Search code examples
pythoncsvunzip

convert csv data to dict without writing file to disk


Here is my scenario: I have a zip file that I am downloading with requests into memory rather than writing a file. I am unzipping the data into an object called myzipfile. Inside the zip file is a csv file. I would like to convert each row of the csv data into a dictionary. Here is what I have so far.

import csv
from io import BytesIO
import requests

# other imports etc. 

        r = requests.get(url=fileurl, headers=headers, stream=True)
        filebytes = BytesIO(r.content)

        myzipfile = zipfile.ZipFile(filebytes)
        for name in myzipfile.namelist():  
            mycsv = myzipfile.open(name).read()
            for row in csv.DictReader(mycsv):  # it fails here.
                print(row)

errors:

Traceback (most recent call last):
  File "/usr/lib64/python3.7/csv.py", line 98, in fieldnames
    self._fieldnames = next(self.reader)
_csv.Error: iterator should return strings, not int (did you open the file in text mode?)

Looks like csv.DictReader(mycsv) expects a file object instead of raw data.
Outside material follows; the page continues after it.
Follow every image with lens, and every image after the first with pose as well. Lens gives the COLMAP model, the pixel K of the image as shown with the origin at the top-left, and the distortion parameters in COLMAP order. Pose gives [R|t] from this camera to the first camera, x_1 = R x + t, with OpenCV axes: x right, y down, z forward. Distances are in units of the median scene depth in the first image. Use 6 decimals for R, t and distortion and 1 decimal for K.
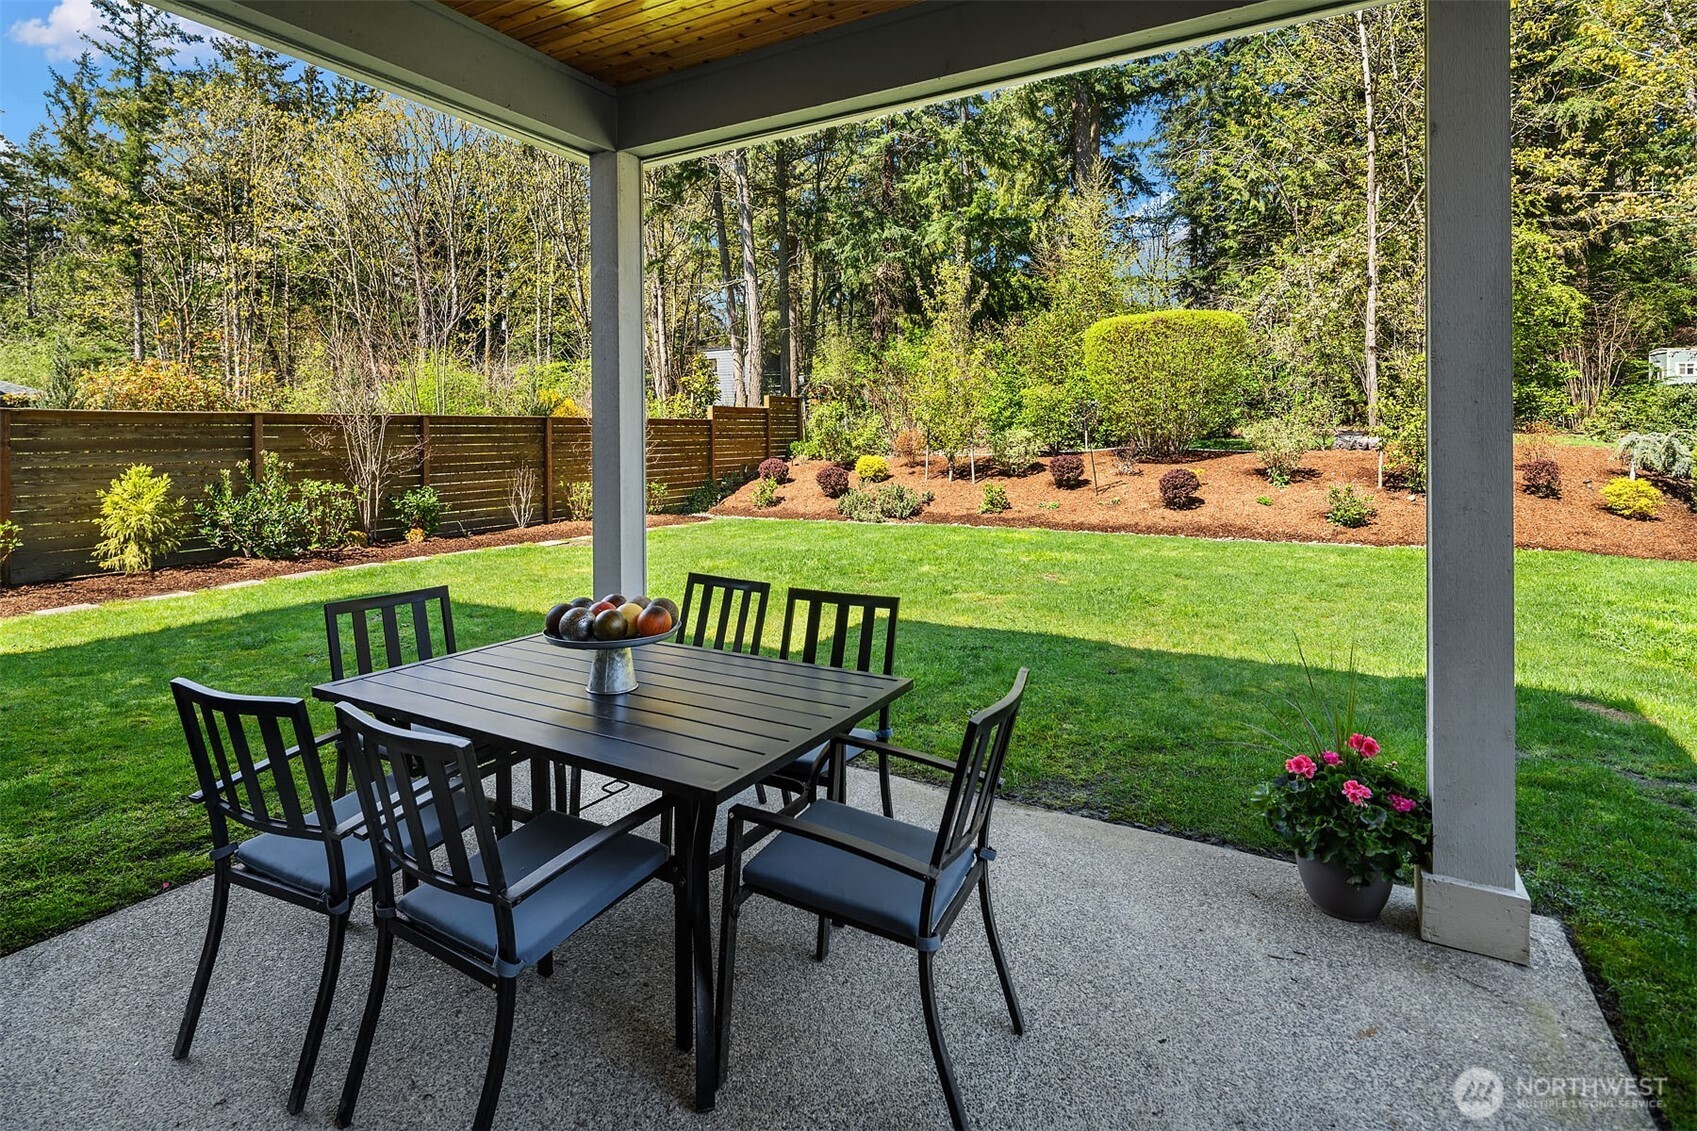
lens RADIAL K [[834.9, 0, 854.4], [0, 834.9, 413.3], [0, 0, 1]] dist [-0.000586, -0.000533]
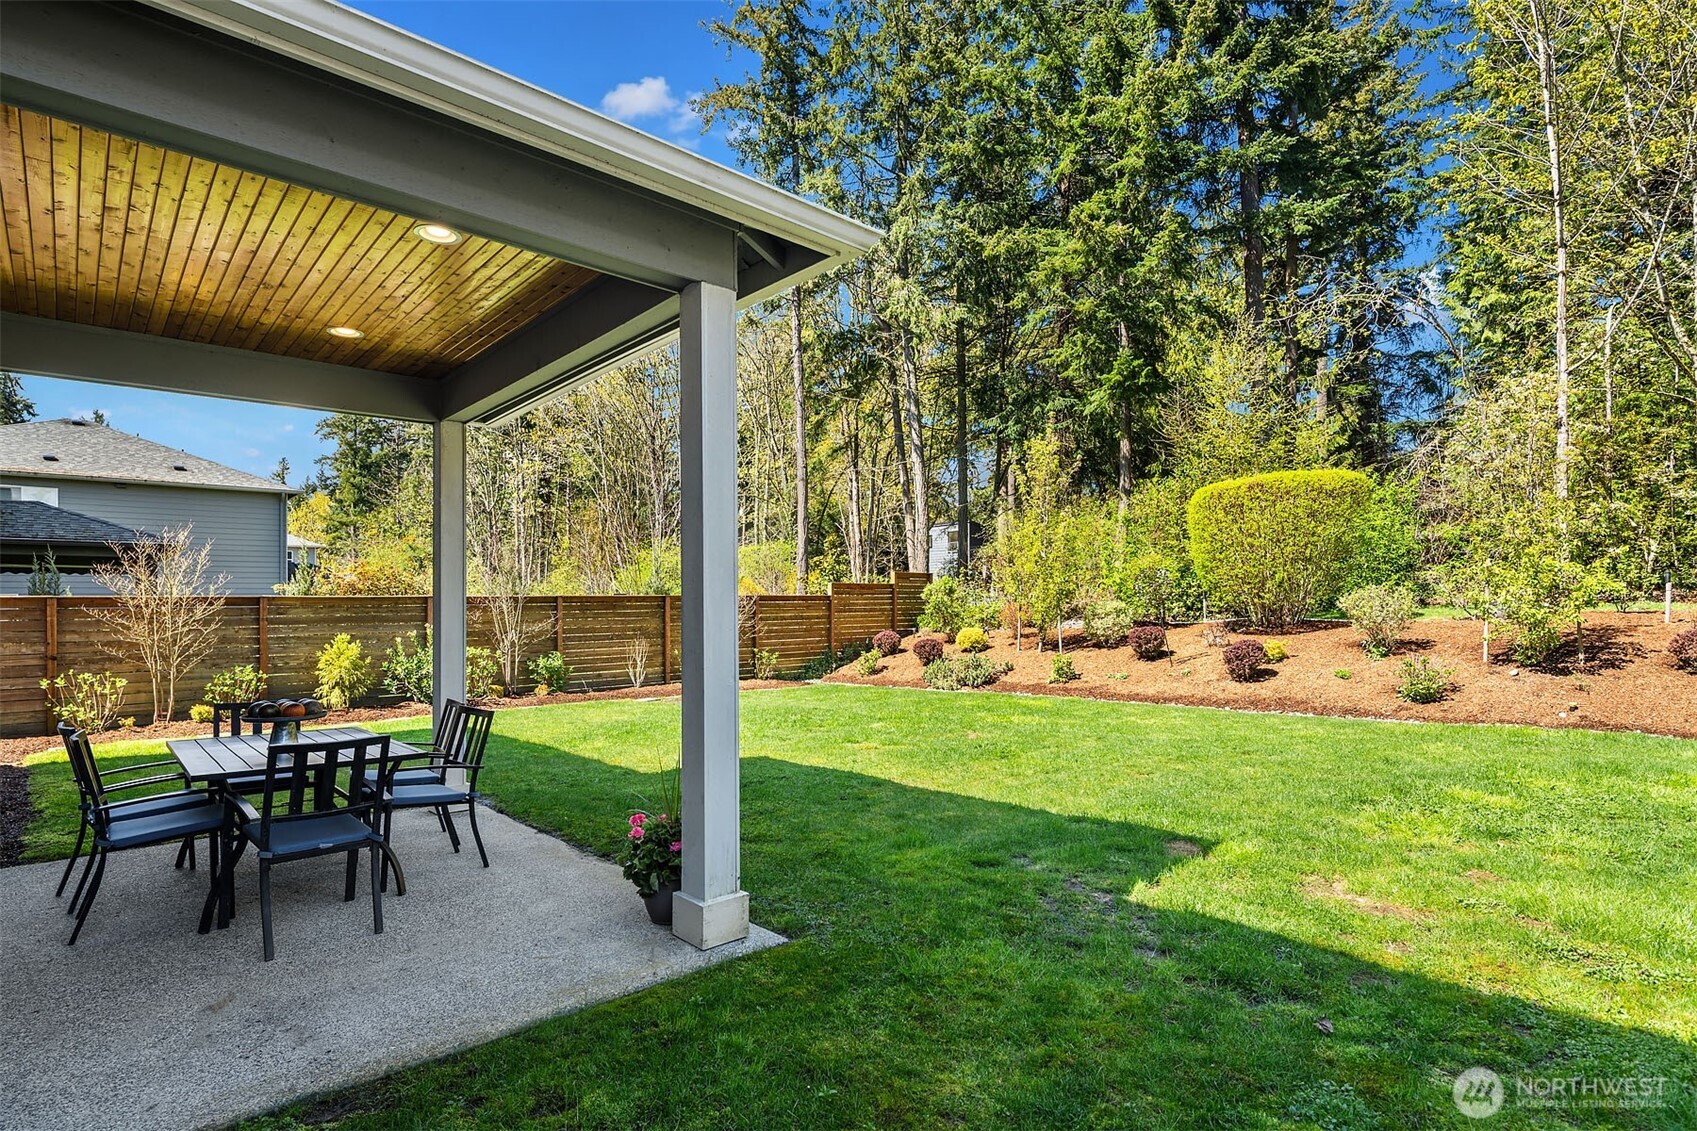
lens RADIAL K [[843.0, 0, 848.5], [0, 843.0, 565.5], [0, 0, 1]] dist [-0.000097, -0.000915]
pose [[0.950048, -0.026550, -0.310974, 0.263094], [0.018207, 0.999393, -0.029701, 0.002011], [0.311574, 0.022556, 0.949954, -0.066818]]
How do I convert the rows in the mycsv object data (<class 'bytes'>) to a list of dictionaries? I'm trying to accomplish this without writing a file to disk and working directly from csv objects in memory.


Solution

  • The DictReader expects a file or file-like object: we can satisfy this expectation by loading the zipped file into an io.StringIO instance.

    Note that StringIO expects its argument to be a str, but reading a file from the zipfile returns bytes, so the data must be decoded. This example assumes that the csv was originally encoded with the local system's default encoding. If that is not the case the correct encoding must be passed to decode().

    for name in myzipfile.namelist():
        data = myzipfile.open(name).read().decode()
        mycsv = io.StringIO(data)
        reader = csv.DictReader(mycsv)
        for row in reader:
            print(row)